The block diagram of the Komodo-Microcontroller is shown in fig. 4.1. It takes pattern of the picoJava-I(TM)-core (Sun Microsystems Inc.) with its four-staged pipeline (IF, ID, EXE, WB) and optimizations concerning stack-architecture and garbage collection.
Essential innovations are compared with the picoJava are multithreading introducing the Priority Management Unit for hardware scheduling and event handling via IST using the Signal Unit.
This microcontroller shall be capable of performing four concurrent threads, of which three are for real-time purposes. The fourth ist for general use by the operating system, garbage collection or other non-real-time tasks. Four program counters are implemented (PC0,...,PC3), so that four independant instruction windows (IW0,...,IW3) can be filled and read out controlled by status bits for e. g. priority, thread active, latency.

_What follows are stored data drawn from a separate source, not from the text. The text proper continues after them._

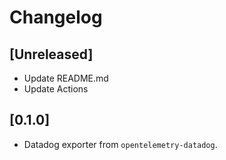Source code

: # Changelog

## [Unreleased]

- Update README.md
- Update Actions

## [0.1.0]

- Datadog exporter from `opentelemetry-datadog`.
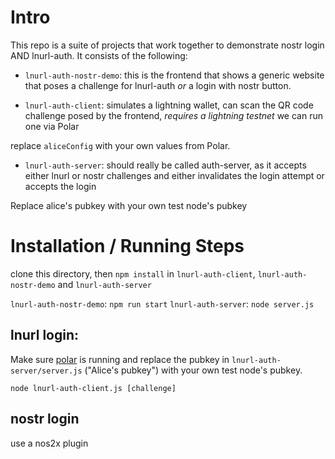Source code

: # Intro
This repo is a suite of projects that work together to demonstrate nostr login AND lnurl-auth. It consists of the following:

* `lnurl-auth-nostr-demo`: this is the frontend that shows a generic website that poses a challenge for lnurl-auth *or* a login with nostr button.

* `lnurl-auth-client`: simulates a lightning wallet, can scan the QR code challenge posed by the frontend, *requires a lightning testnet* we can run one via Polar

replace `aliceConfig` with your own values from Polar.

* `lnurl-auth-server`: should really be called auth-server, as it accepts either lnurl or nostr challenges and either invalidates the login attempt or accepts the login

Replace alice's pubkey with your own test node's pubkey


# Installation / Running Steps

clone this directory, then `npm install` in `lnurl-auth-client`, `lnurl-auth-nostr-demo` and `lnurl-auth-server`

`lnurl-auth-nostr-demo`: `npm run start`
`lnurl-auth-server`: `node server.js`

## lnurl login: 
Make sure [polar](https://lightningpolar.com/) is running and replace the pubkey in `lnurl-auth-server/server.js` ("Alice's pubkey") with your own test node's pubkey.

`node lnurl-auth-client.js [challenge]`

## nostr login
use a nos2x plugin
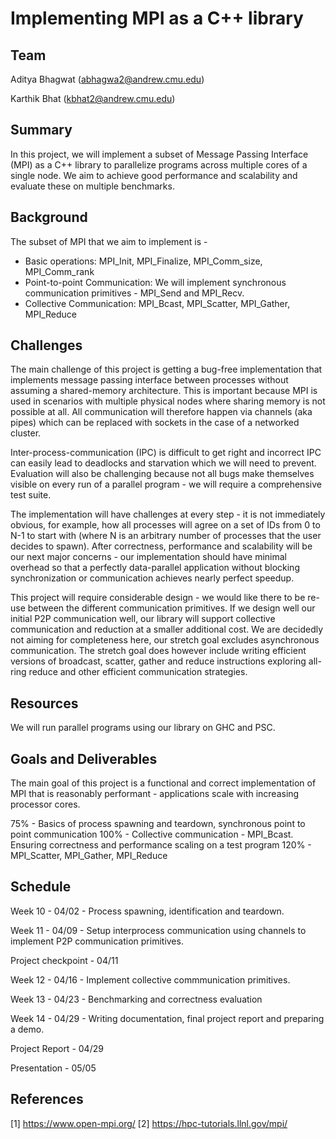 # Implementing MPI as a C++ library

## Team 
Aditya Bhagwat (abhagwa2@andrew.cmu.edu)

Karthik Bhat   (kbhat2@andrew.cmu.edu)

## Summary
In this project, we will implement a subset of Message Passing Interface (MPI) as a C++ library to parallelize programs across multiple cores of a single node. We aim to achieve good performance and scalability and evaluate these on multiple benchmarks. 

## Background 
The subset of MPI that we aim to implement is - 
* Basic operations: MPI_Init, MPI_Finalize, MPI_Comm_size, MPI_Comm_rank
* Point-to-point Communication: We will implement synchronous communication primitives - MPI_Send and MPI_Recv.
* Collective Communication: MPI_Bcast, MPI_Scatter, MPI_Gather, MPI_Reduce

## Challenges
The main challenge of this project is getting a bug-free implementation that implements message passing interface between processes without assuming a shared-memory architecture. This is important because MPI is used in scenarios with multiple physical nodes where sharing memory is not possible at all. All communication will therefore happen via channels (aka pipes) which can be replaced with sockets in the case of a networked cluster. 

Inter-process-communication (IPC) is difficult to get right and incorrect IPC can easily lead to deadlocks and starvation which we will need to prevent. Evaluation will also be challenging because not all bugs make themselves visible on every run of a parallel program - we will require a comprehensive test suite.

The implementation will have challenges at every step - it is not immediately obvious, for example, how all processes will agree on a set of IDs from 0 to N-1 to start with (where N is an arbitrary number of processes that the user decides to spawn).  After correctness, performance and scalability will be our next major concerns - our implementation should have minimal overhead so that a perfectly data-parallel application without blocking synchronization or communication achieves nearly perfect speedup. 

This project will require considerable design - we would like there to be re-use between the different communication primitives. If we design well our initial P2P communication well, our library will support collective communication and reduction at a smaller additional cost. We are decidedly not aiming for completeness here, our stretch goal excludes asynchronous communication. The stretch goal does however include writing efficient versions of broadcast, scatter, gather and reduce instructions exploring all-ring reduce and other efficient communication strategies. 


## Resources
We will run parallel programs using our library on GHC and PSC.

## Goals and Deliverables
The main goal of this project is a functional and correct implementation of MPI that is reasonably performant - applications scale with increasing processor cores.

75% - Basics of process spawning and teardown, synchronous point to point communication
100% - Collective communication - MPI_Bcast. Ensuring correctness and performance scaling on a test program
120% - MPI_Scatter, MPI_Gather, MPI_Reduce

## Schedule
Week 10 - 04/02 - Process spawning, identification and teardown.

Week 11 - 04/09 - Setup interprocess communication using channels to implement P2P communication primitives.

Project checkpoint  - 04/11 

Week 12 - 04/16 - Implement collective commmunication primitives.

Week 13 - 04/23 - Benchmarking and correctness evaluation

Week 14 - 04/29 - Writing documentation, final project report and preparing a demo.

Project Report      - 04/29

Presentation        - 05/05

## References
[1] https://www.open-mpi.org/
[2] https://hpc-tutorials.llnl.gov/mpi/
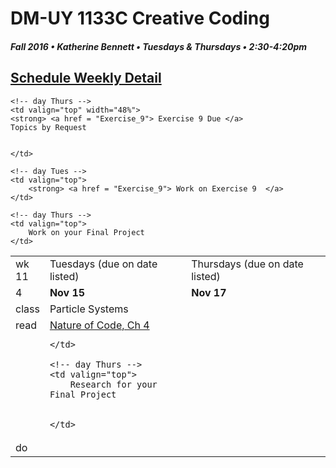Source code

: # DM-UY 1133C Creative Coding
##### Fall 2016 • Katherine Bennett • Tuesdays & Thursdays • 2:30-4:20pm 

## [Schedule Weekly Detail](dm1133-C_Calendar.md) 

<table>
<tr>
<td>wk 11</td>
<td>Tuesdays (due on date listed)</td>
<td>Thursdays (due on date listed)</td>
</tr>

<!-- dates -->
<tr>
  <td valign="top">4</td>
  <td valign="top" width="48%"><strong>Nov 15</strong></td>
  <td valign="top" width="48%"><strong>Nov 17</strong></td>
</tr>

<!-- class -->
<tr>
	<td valign="top">class</td>
	<!-- day Tues -->
	<td valign="top" width="48%">
	Particle Systems
	</td>
	

	<!-- day Thurs -->
	<td valign="top" width="48%">
	<strong> <a href = "Exercise_9"> Exercise 9 Due </a>
	Topics by Request
		
		
	</td>

<!-- homework -->
<tr>
  <td valign="top">read</td>
  	<!-- day Tues -->
  	<td valign="top"> 
		<a href = "http://natureofcode.com/"> Nature of Code, Ch 4 </a>
		
			

	</td>

  	<!-- day Thurs -->
  	<td valign="top"> 
  		Research for your Final Project
		
	
  	</td>
 </tr>


 <!-- do -->
<tr>
  <td valign="top">do</td>

	<!-- day Tues -->
 	<td valign="top"> 
 		<strong> <a href = "Exercise_9"> Work on Exercise 9  </a>
 	</td>

  	<!-- day Thurs -->
  	<td valign="top">
		Work on your Final Project
  	</td>
  	
</tr>
</table>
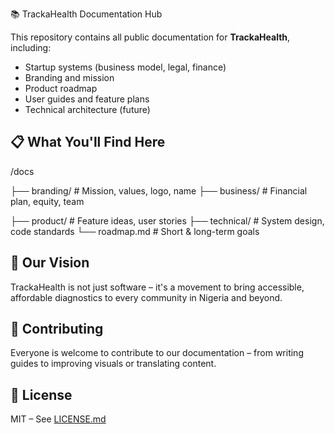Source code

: 📚 TrackaHealth Documentation Hub

This repository contains all public documentation for **TrackaHealth**, including:
- Startup systems (business model, legal, finance)  
- Branding and mission  
- Product roadmap  
- User guides and feature plans  
- Technical architecture (future)  

## 📋 What You'll Find Here

/docs



├── branding/          # Mission, values, logo, name
├── business/          # Financial plan, equity, team

├── product/           # Feature ideas, user stories
├── technical/         # System design, code standards
└── roadmap.md         # Short & long-term goals


## 🌱 Our Vision
TrackaHealth is not just software – it's a movement to bring accessible, affordable diagnostics to every community in Nigeria and beyond.

## 🧩 Contributing
Everyone is welcome to contribute to our documentation – from writing guides to improving visuals or translating content.

## 📜 License
MIT – See [LICENSE.md](LICENSE.md)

Decoding is controlled by the Priority Management Unit, which choses the next instruction from those windows respecting scheduling technique, latency of the last executed instruction, fill-level and status bits. For example the next instruction can be chosen by the amount of execution time specified for each thread. This means the user defines a guaranteed percentage of CPU-time to be kept over an intervall of about 100 clock cycles. One instruction is selected and decoded. This may lead to a microcoded execution or a trap-routine call as well as direct execution. The Priority Management Unit, which implements the new concept of Interrupt Service Threads (IST) instead of Interrupt Service Routines , is designed in another diploma thesis .
The decoded instruction is transmitted to the Execution Unit (EXE). It will be performed in a memory access unit or the Arithmetic-Logic Unit (ALU). Afterwards the Write Back Unit (WBU) provides the Stack Memory Unit with all the data needed for storing the result into the stack memory belonging to the thread chosen for execution.
The Signal Unit provides the infrastructure to map external events directly to the internal status bits for fast reaction in real-time environments.